Tip: Some CLASS statement options are also available in the PROC MEANS statement. They affect all CLASS variables rather than just to the one(s) you specify in a CLASS statement.
See also: For information about how the CLASS statement groups formatted values, see Formatted Values .
Featured in: Computing Descriptive Statistics with Class Variables , Using a CLASSDATA= Data Set with Class Variables , Using Multi-label Value Formats with Class Variables , Using Preloaded Formats with Class Variables , and Computing Output Statistics with Missing Class Variable Values


CLASS variable(s) </ options>;


Required Arguments

variable(s)
specifies one or more variables that the procedure uses to group the data. Variables in a CLASS statement are referred to as class variables. Class variables are numeric or character. Class variables can have continuous values, but they typically have a few discrete values that define levels of the variable. You do not have to sort the data by class variables.
Interaction: Use the TYPES statement and the WAYS statement to control which class variables that PROC MEANS uses to group the data.
Tip: To reduce the number of class variable levels, use a FORMAT statement to combine variable values. When a format combines several internal values into one formatted value, PROC MEANS outputs the lowest internal value.
See also: Using Class Variables


Options

ASCENDING
specifies to sort the class variable levels in ascending order.
Alias: ASCEND
Interaction: PROC MEANS issues a warning message if you specify both ASCENDING and DESCENDING and ignores both options.
Featured in: Computing Output Statistics with Missing Class Variable Values

DESCENDING
specifies to sort the class variable levels in descending order.
Alias: DESCEND
Interaction: PROC MEANS issues a warning message if you specify both ASCENDING and DESCENDING and ignores both options.

EXCLUSIVE
excludes from the analysis all combinations of the class variables that are not found in the preloaded range of user-defined formats.
Requirement: You must specify PRELOADFMT to preload the class variable formats.
Featured in: Using Preloaded Formats with Class Variables

GROUPINTERNAL
specifies not to apply formats to the class variables when PROC MEANS groups the values to create combinations of class variables.
Interaction: If you specify the PRELOADFMT option, PROC MEANS ignores this option and uses the formatted values.
Tip: This option saves computer resources when the numeric class variables contain discrete values.
See also: Computer Resources

MISSING
considers missing values as valid values for the class variable levels.
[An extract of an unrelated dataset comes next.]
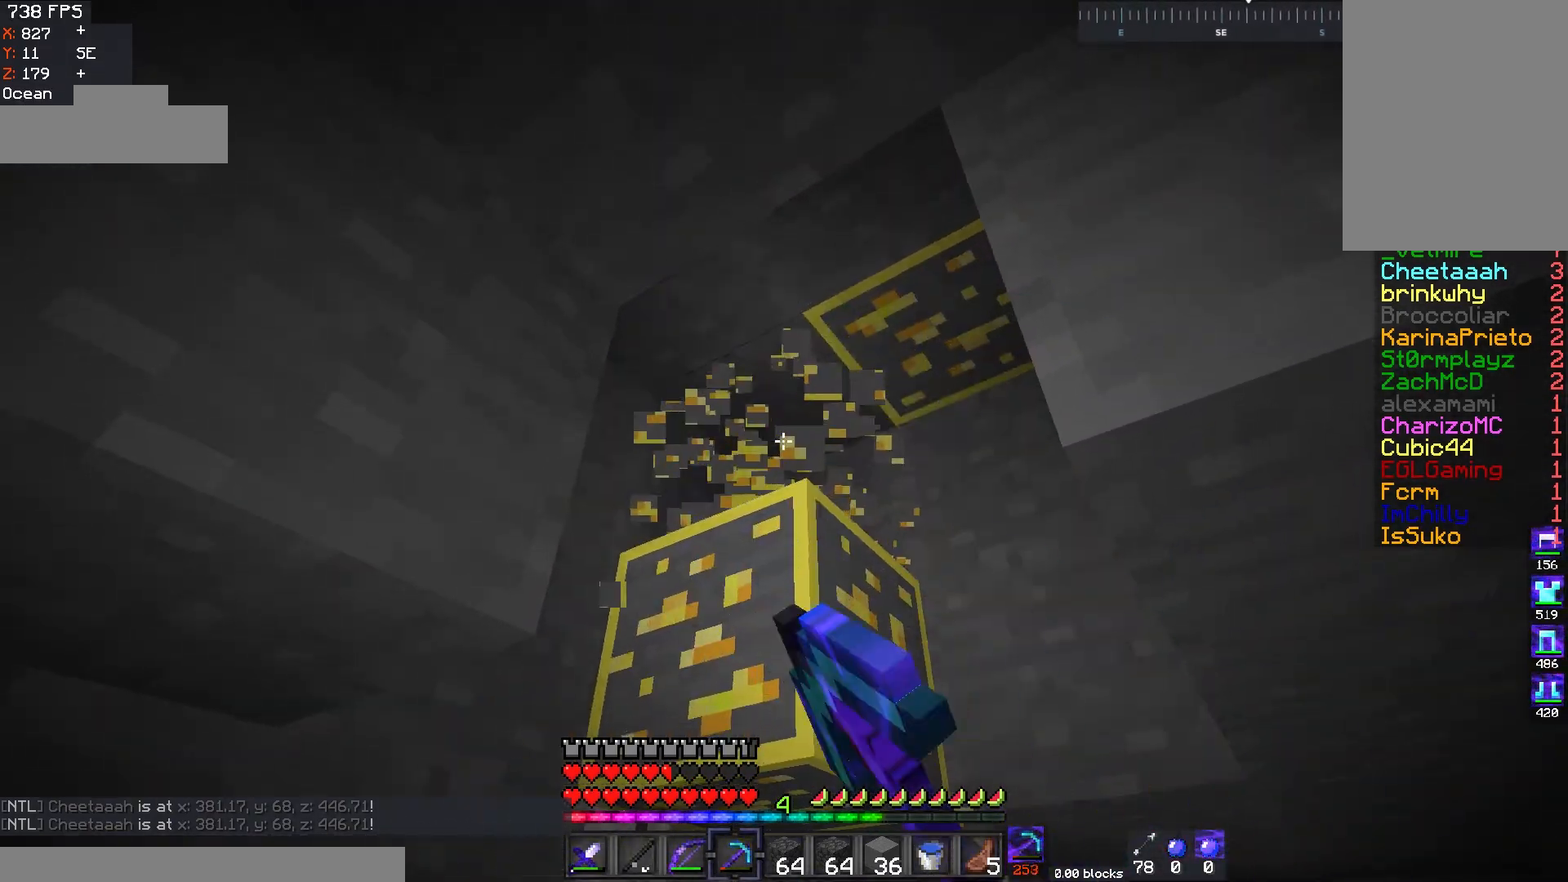
{"keys": ["w"], "mouse": ["left"], "events": [[133, "a", "down"], [400, "a", "up"]]}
Special missing values that represent numeric values (the letters A through Z and the underscore (_) character) are each considered as a separate value.
Default: If you omit MISSING, PROC MEANS excludes the observations with a missing class variable value from the analysis.
See also: SAS Language Reference: Concepts for a discussion of missing values with special meanings.
Featured in: Computing Output Statistics with Missing Class Variable Values

MLF
enables PROC MEANS to use the primary and secondary format labels for a given range or overlapping ranges to create subgroup combinations when a multilabel format is assigned to a class variable.
Requirement: You must use PROC FORMAT and the MULTILABEL option in the VALUE statement to create a multilabel format.
Interaction: If you use the OUTPUT statement with MLF, the class variable contains a character string that corresponds to the formatted value. Because the formatted value becomes the internal value, the length of this variable is the number of characters in the longest format label.
Interaction: Using MLF with ORDER=FREQ may not produce the order that you expect for the formatted values.
Tip: If you omit MLF, PROC MEANS uses the primary format labels, which corresponds to using the first external format value, to determine the subgroup combinations.
See also: The MULTILABEL option in the VALUE statement of the FORMAT procedure.
Featured in: Using Multi-label Value Formats with Class Variables

Note:   When the formatted values overlap, one internal class variable value maps to more than one class variable subgroup combination. Therefore, the sum of the N statistics for all subgroups is greater the number of observations in the data set (the overall N statistic).  [cautionend]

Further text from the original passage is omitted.